Cole began working with Namogoo more than a year ago, testing the number of site visitors who were affected and getting a better picture of the ads that loaded into the browser to hijack its customers.
Typically, the ads were not from direct competitors. And the brands and the retailers whose ads appeared in the browsers did not know the ad servers were running them and hijacking the browser on their behalf.
“It became a numbers game,” Cole said. “In lingerie, for example, we would see people taken from our site to a department store so they could buy something similar.”
Browser hijacking is very common. The ads find their way into the browser by extensions and other means. Between 15% and 25% of the traffic to ecommerce websites has been exposed to unauthorized injected ads in site visitor’s browser. The retailer isn’t aware of the ad because it serves up based on the consumer’s browser.

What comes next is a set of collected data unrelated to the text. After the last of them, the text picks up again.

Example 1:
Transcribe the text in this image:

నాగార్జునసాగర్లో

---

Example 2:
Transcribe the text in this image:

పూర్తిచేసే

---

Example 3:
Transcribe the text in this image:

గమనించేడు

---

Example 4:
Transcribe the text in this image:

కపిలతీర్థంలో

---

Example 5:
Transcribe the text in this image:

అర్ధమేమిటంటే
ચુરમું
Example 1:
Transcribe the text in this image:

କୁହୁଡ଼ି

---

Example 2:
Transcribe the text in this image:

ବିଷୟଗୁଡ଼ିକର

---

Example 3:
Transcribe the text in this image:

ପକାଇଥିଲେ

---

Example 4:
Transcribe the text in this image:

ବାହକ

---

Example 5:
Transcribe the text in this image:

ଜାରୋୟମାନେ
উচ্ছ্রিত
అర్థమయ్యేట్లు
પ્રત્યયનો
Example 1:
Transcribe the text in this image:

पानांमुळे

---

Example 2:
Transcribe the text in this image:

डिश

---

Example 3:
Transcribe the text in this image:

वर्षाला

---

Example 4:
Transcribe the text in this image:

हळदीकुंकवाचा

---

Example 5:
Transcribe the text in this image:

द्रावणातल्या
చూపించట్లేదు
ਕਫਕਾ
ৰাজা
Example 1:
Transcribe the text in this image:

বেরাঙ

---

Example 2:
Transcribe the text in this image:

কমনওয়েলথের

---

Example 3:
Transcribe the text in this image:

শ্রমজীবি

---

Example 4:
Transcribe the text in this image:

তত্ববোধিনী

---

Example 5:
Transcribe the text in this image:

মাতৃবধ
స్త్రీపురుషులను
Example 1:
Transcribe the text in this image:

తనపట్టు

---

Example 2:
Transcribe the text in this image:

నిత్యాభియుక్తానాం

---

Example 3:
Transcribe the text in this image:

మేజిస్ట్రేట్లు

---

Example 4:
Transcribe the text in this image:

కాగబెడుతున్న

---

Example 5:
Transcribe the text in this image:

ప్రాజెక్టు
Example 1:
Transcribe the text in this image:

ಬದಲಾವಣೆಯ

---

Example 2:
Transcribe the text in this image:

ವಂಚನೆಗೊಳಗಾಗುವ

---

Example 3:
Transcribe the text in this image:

When asked how much revenue the company lost during this time, Cole said the company managed to determine the number based on the amount of sessions that saw ads. Conversions rose 2.05%, bringing in about $800,000 more for the year, after Ann Summers began blocking these ads.

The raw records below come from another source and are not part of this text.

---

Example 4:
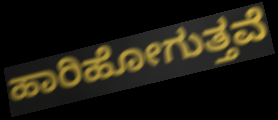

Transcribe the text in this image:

ಹಾರಿಹೋಗುತ್ತವೆ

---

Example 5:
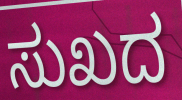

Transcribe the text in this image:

ಸುಖದ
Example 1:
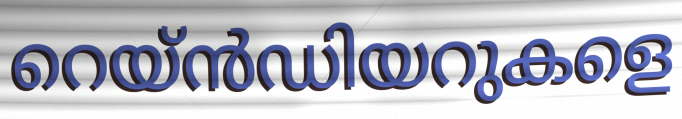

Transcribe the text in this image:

റെയ്ൻഡിയറുകളെ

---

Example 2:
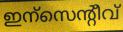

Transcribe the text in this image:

ഇന്സെന്റീവ്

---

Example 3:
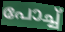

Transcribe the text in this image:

പോച്ച്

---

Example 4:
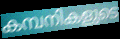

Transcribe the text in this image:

കമ്പനികളുടെ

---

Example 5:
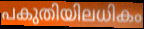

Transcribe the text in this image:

പകുതിയിലധികം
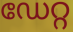
ഡേറ്റ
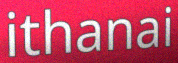
ithanai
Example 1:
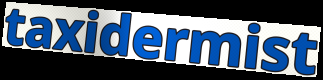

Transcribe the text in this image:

taxidermist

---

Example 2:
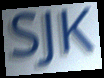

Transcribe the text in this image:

SJK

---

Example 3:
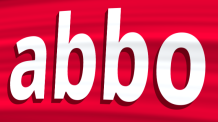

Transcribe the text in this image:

abbo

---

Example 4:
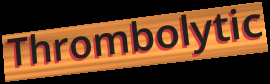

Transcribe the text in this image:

Thrombolytic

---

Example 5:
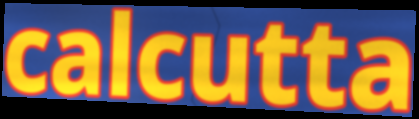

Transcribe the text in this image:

calcutta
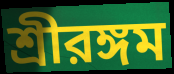
শ্রীরঙ্গম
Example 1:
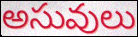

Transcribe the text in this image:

అసువులు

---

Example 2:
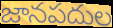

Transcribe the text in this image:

జానపదుల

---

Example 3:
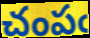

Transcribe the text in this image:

చంపఁ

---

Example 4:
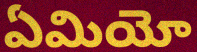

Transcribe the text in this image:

ఏమియో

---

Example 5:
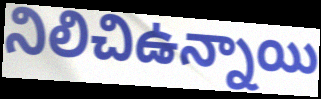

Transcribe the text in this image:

నిలిచిఉన్నాయి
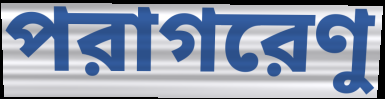
পরাগরেণু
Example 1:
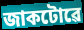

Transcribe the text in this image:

জাকটোৱে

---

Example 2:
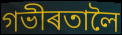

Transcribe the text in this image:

গভীৰতালৈ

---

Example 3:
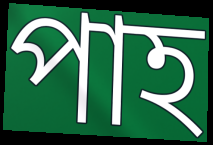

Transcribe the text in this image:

পাহ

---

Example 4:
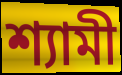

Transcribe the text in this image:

শ্যামী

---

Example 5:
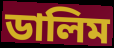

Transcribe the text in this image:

ডালিম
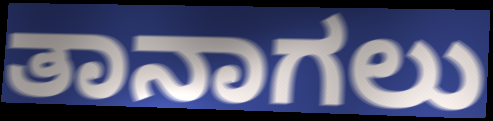
ತಾನಾಗಲು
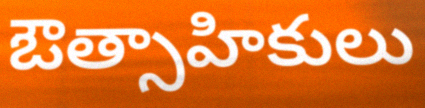
ఔత్సాహికులు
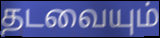
தடவையும்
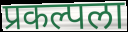
प्रकल्पला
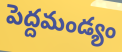
పెద్దమండ్యం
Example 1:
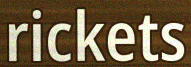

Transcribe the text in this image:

rickets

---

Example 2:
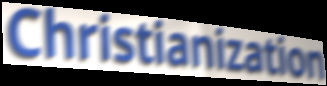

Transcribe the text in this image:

Christianization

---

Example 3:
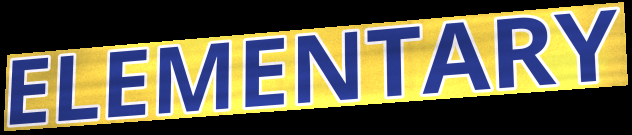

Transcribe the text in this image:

ELEMENTARY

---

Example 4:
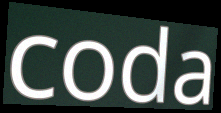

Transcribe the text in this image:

coda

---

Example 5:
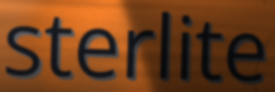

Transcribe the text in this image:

Testing the success of the technology, Cole asked Namogoo to tag events into Ann Summers' analytics platform, so the company could detected malware each time. Initially they ran a split test to detect and block only 50% of the ads. Once that was successful, they moved to block 100%. Cole said they were able to look at the blocked ads through Google Analytics 360, along with the average spend by consumers.
“To be completely honest, we really didn’t know this was happening,” Cole said. “I was introduced to Namogoo … which made us aware of what was happening.”

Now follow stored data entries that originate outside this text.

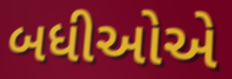
બધીઓએ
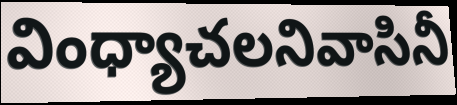
వింధ్యాచలనివాసినీ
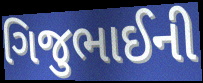
ગિજુભાઈની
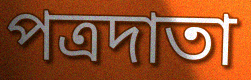
পত্রদাতা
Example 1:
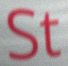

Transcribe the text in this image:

St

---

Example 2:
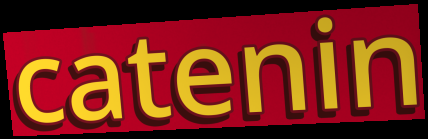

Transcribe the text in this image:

catenin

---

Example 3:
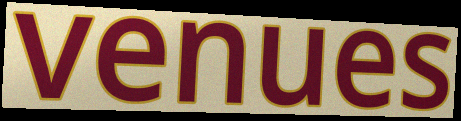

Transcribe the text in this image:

venues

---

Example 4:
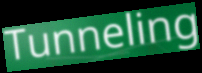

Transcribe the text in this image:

Tunneling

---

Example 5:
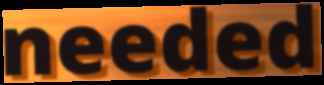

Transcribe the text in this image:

needed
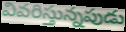
వివరిస్తున్నపుడు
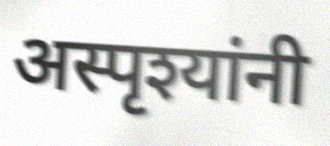
अस्पृश्यांनी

In Ann Summers’ case, the hijacking affected mostly banner ads, but it also occurs in search ads. Chrome extensions were caught hijacking user search engine results in June. One in particular allowed users to queue multiple YouTube videos in the order they wanted to later view. It also intercepted search engine queries, redirecting them through the Croowila URL and then redirecting the users to a custom search engine named Information Vine, which listed the same Google search results but heavily infused with ads and affiliate links, according to one media outlet.